TORONTO -- Ontario health officials have confirmed 421 new cases of COVID-19 and 39 more deaths.

The new patients reported Friday bring the total number of novel coronavirus cases in Ontario to 16,608, including 1,121 deaths and 10,825 recoveries.

The province has seen a lot of ups and downs when it comes to the new COVID-19 cases reported this week.

Following a record high of 640 patients last Friday, officials noted a downward trend over the next three days. A slight uptick was logged the following day with 525 cases before the number dipped to the lowest number of cases recorded in three weeks.

On Thursday, health officials confirmed 459 new cases of COVID-19, as well as a new single-day high of deceased patients, bringing the death toll to more than 1,000.

DAILY BREAKDOWN: The spread of COVID-19 in Ontario

According to Friday’s epidemiological summary, of all deceased patients in Ontario, seven were between the ages of 20 and 39. Forty-nine people between the ages of 40 and 59 have died and 291 deceased were between the ages of 60 and 79.

Ontario’s seniors continue to be the hardest hit by the virus. At least 774 people 80 years of age or older have died to date.

The province is also reporting 198 outbreaks in long-term care homes.

According to data submitted through the integrated Public Health Information System (iPHIS), at least 541 long-term care residents have died during the pandemic.

There has been an ongoing discrepancy between the data submitted by public health agencies through iPHIS and the information obtained by the Ministry of Long-Term Care. The ministry is reporting 861 deaths in the Ontario facilities and 166 outbreaks.

Of the more than 16,000 COVID-19 lab-confirmed cases reported in Ontario, health officials say about 11.7 per cent have been hospitalized at some point.

There are 1,017 people in hospital as of Friday, marking the first time the number of single-day hospitalized COVID-19 patients has exceeded 1,000.

Of those patients, 225 are in the intensive care unit. About 175 of those ICU patients are using a ventilator.

More than 2,400 health-care workers have been diagnosed with the virus.

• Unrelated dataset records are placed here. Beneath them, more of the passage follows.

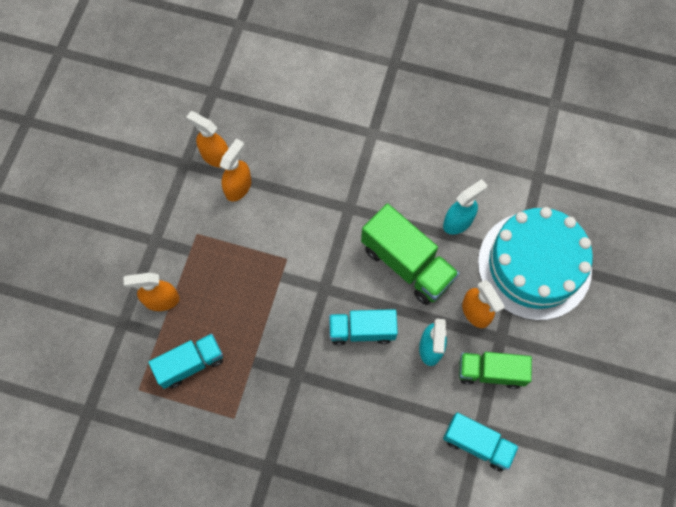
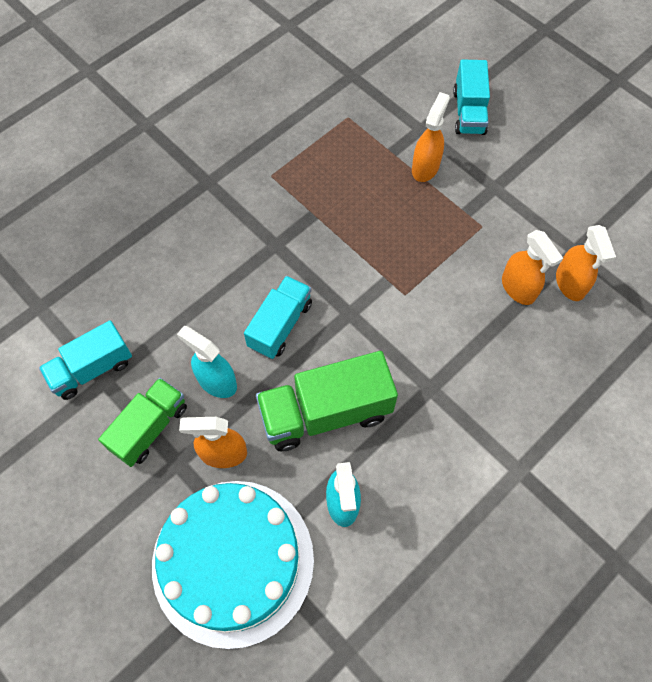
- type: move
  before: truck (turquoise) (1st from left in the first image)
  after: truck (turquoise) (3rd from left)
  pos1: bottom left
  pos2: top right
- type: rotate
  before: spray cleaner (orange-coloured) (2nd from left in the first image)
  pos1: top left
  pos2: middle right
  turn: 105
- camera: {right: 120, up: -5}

Quick facts on all Ontario COVID-19 patients:

• 41.6 per cent of all patients in the province are male and 57.3 per cent are female – 153 cases did not specify male or female gender

• 44.7 per cent of all patients are 60 years of age or older – eight cases did not specify their age

• 2.3 per cent of all patients are 19 years of age or younger

• 22.8 per cent of all patients are between the ages of 20 and 39

• 30.1 per cent of all patients are between the ages of 40 and 59

• 22.1 per cent of all patients are between the ages of 60 and 79

• 22.6 per cent of all patients are 80 years of age or older

• Public health units in the Greater Toronto Area account for 59.5 per cent of all cases

• 14.6 per cent off all patients are health-care workers

• 7.2 per cent of all patients had travelled in the 14 days prior to becoming ill

• 20.5 per cent of all patients had contact with a previously confirmed case

• 35.5 per cent of all patients had community exposure

• 36.8 per cent of all patients had exposure information listed as pending

COVID-19 testing in Ontario

In total, the province has conducted more than 294,000 tests for the novel coronavirus.

In the last 24 hours, officials conducted 16,532 tests, a significant increase from the approximately 13,000 tests conducted a day earlier.

The province’s goal was to reach 16,000 tests daily by May 6. Until Thursday, they had been unable to surpass the goal they had set for April 22, which was 12,500.

There are 11,975 test samples under investigation.